# GOALS:
1) In the forum thread about buying a skiff, list every detail the second poster asks the original poster to specify.
2) Echo the rows word for word, from the start of the rows through the line containing "title Habilidades /", both ends included. Omit the pictures.

======== DOCUMENT EXCERPT

# Skiff wanted



## htieknosaj (Sep 29, 2012)

I know this may be a bad place to post this but I'm new to microskiff .... If anyone knows of any good used boats for sale anywhere from mobile Alabama to south Louisiana I would be very grateful for some info. Or just any tips in general one of my buddies took me on his boat sight fishing for the first time and I fell in love. I am very green when it comes to this so I'm looking to learn all I can! thanks a lot.


----------



## anytide (Jul 30, 2009)

be more specific . size /budget / used ? / console/ tiller ?
[smiley=1-smack-myself.gif]


----------



## htieknosaj (Sep 29, 2012)

i would prefer console but am open to either. 14-17 ft. and prob around 10 grand. i have looked a lot at the ankona skiffs but I dont know if i could handle the waiting list I really want to be fishing now. thank you.

================
======== SUPPLIED ENTRIES

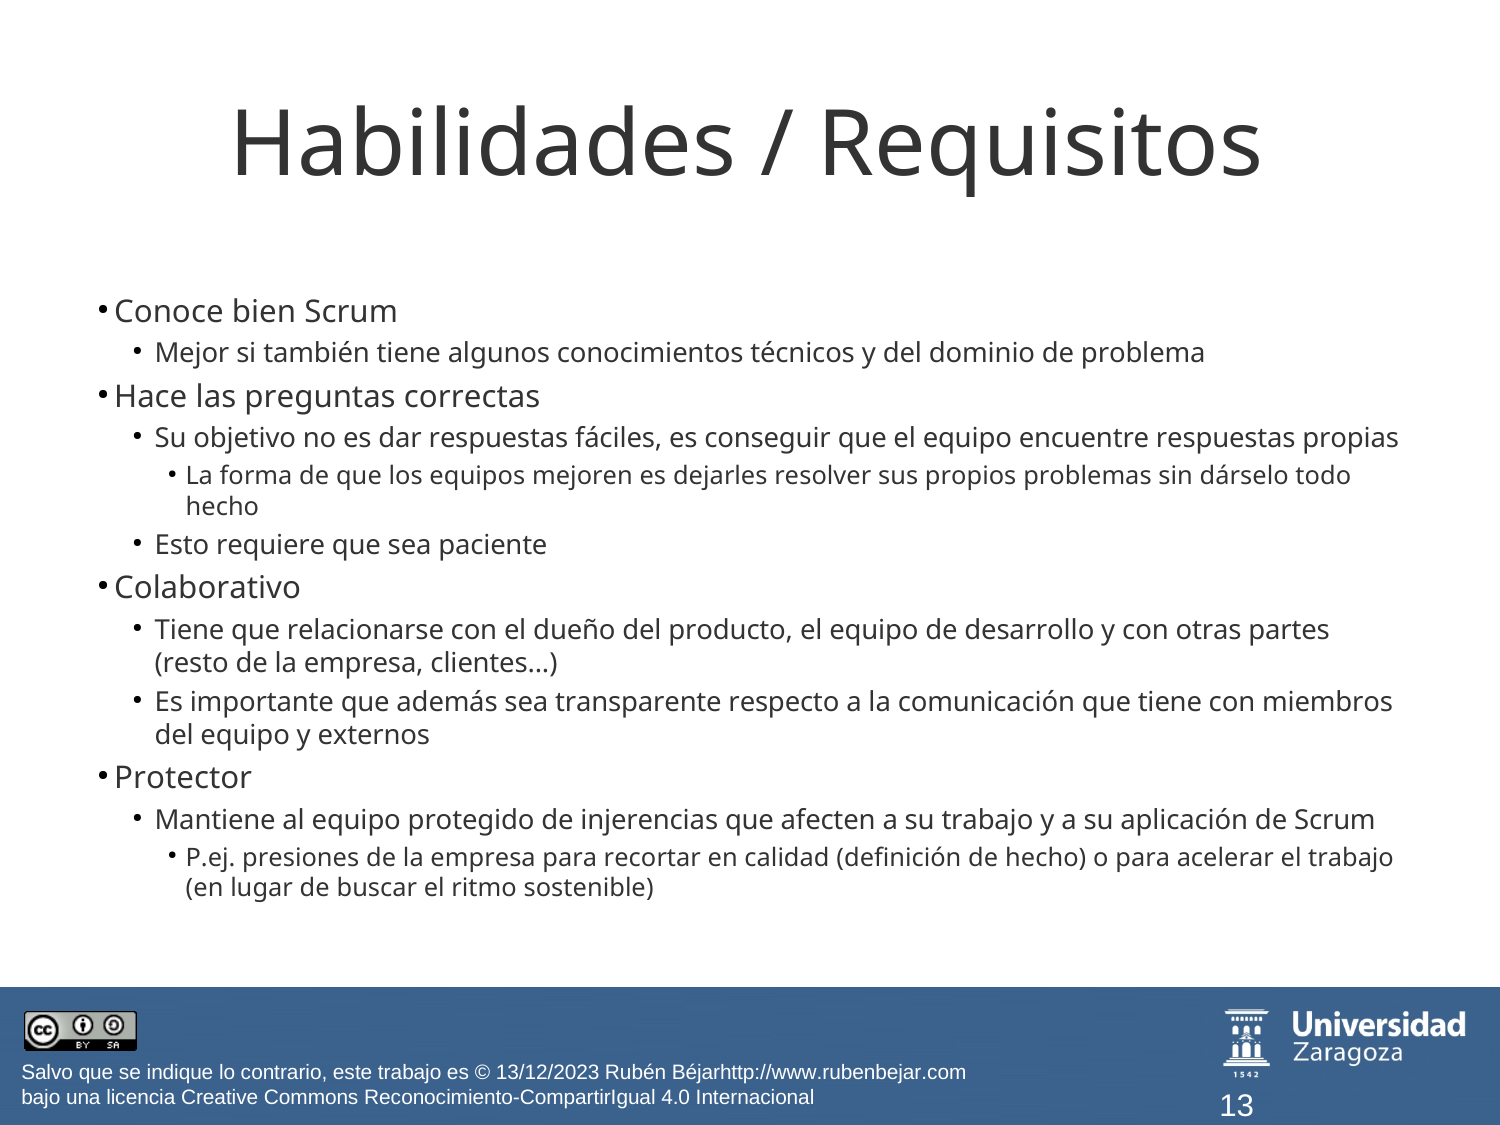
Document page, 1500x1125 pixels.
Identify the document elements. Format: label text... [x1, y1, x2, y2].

title Habilidades / Requisitos [74, 21, 1420, 257]
list Conoce bien Scrum Mejor si también tiene algunos conocimientos técnicos y del dominio de problema Hace las preguntas correctas Su objetivo no es dar respuestas fáciles, es conseguir que el equipo encuentre respuestas propias La forma de que los equipos mejoren es dejarles resolver sus propios problemas sin dárselo todo hecho Esto requiere que sea paciente Colaborativo Tiene que relacionarse con el dueño del producto, el equipo de desarrollo y con otras partes (resto de la empresa, clientes...) Es importante que además sea transparente respecto a la comunicación que tiene con miembros del equipo y externos Protector Mantiene al equipo protegido de injerencias que afecten a su trabajo y a su aplicación de Scrum P.ej. presiones de la empresa para recortar en calidad (definición de hecho) o para acelerar el trabajo (en lugar de buscar el ritmo sostenible) [82, 283, 1418, 957]
picture [0, 987, 1500, 1125]
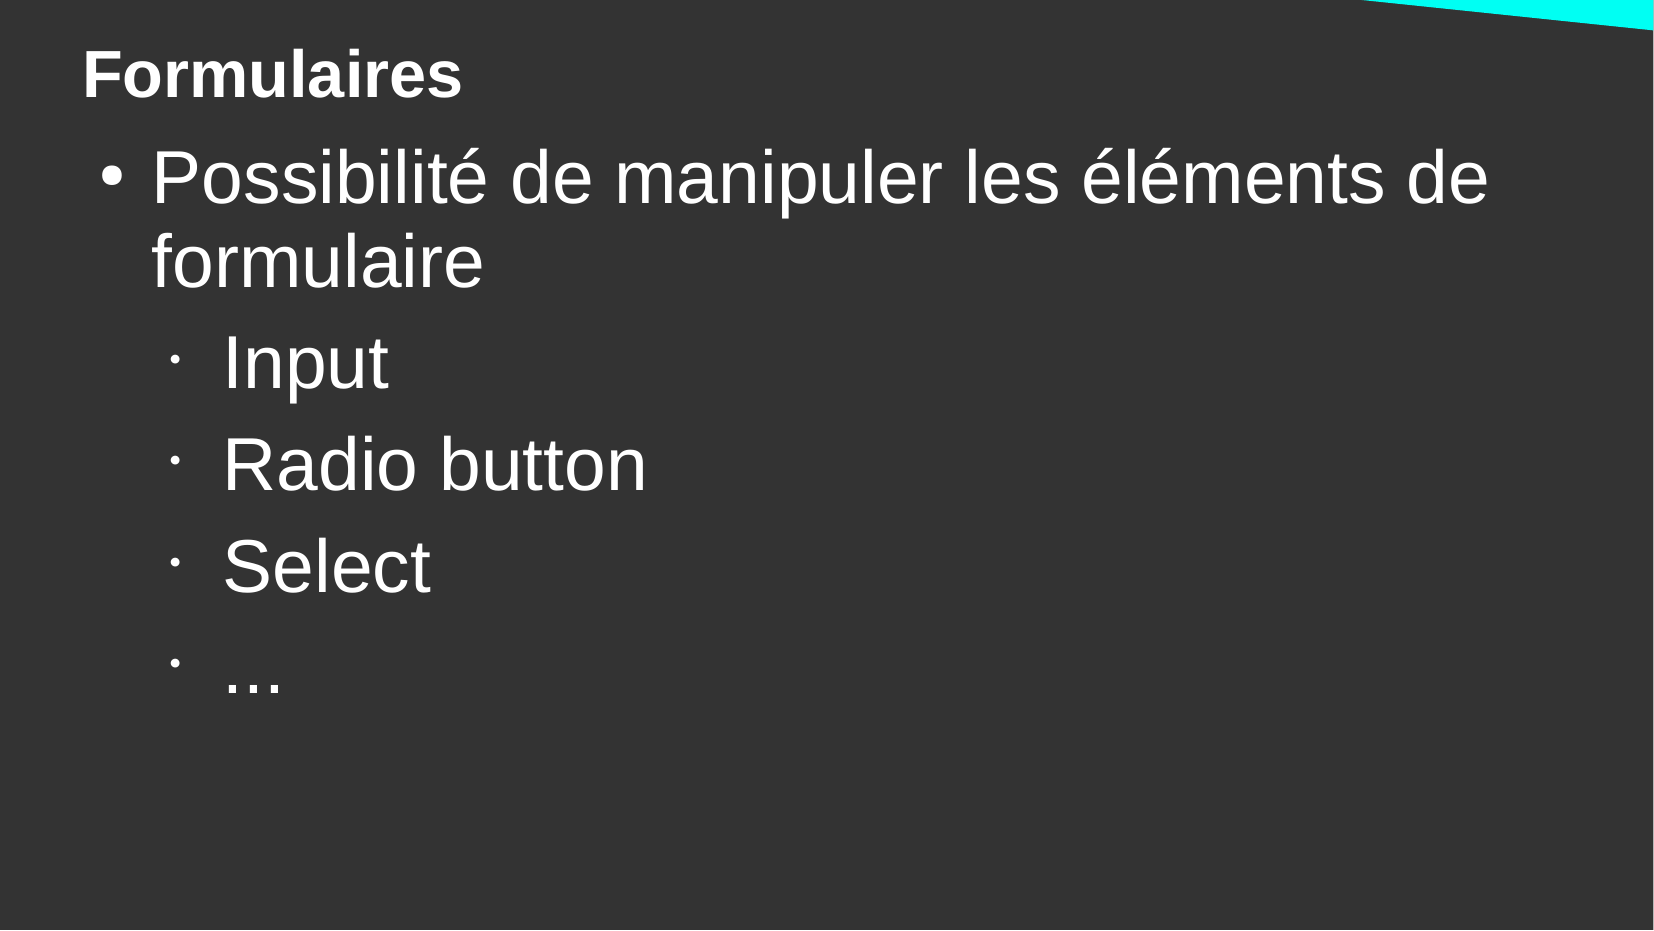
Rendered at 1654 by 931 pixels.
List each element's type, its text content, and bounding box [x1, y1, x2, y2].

title Formulaires [82, 37, 1158, 112]
text_box [1361, 0, 1654, 31]
list Possibilité de manipuler les éléments de formulaire Input Radio button Select ... [80, 135, 1637, 768]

================

# TASK-BY-TASK ANSWERS:
1)
size
budget
used
console
tiller

2)
Document page, 1500x1125 pixels.
Identify the document elements. Format: label text... [x1, y1, x2, y2].

title Habilidades / Requisitos [74, 21, 1420, 257]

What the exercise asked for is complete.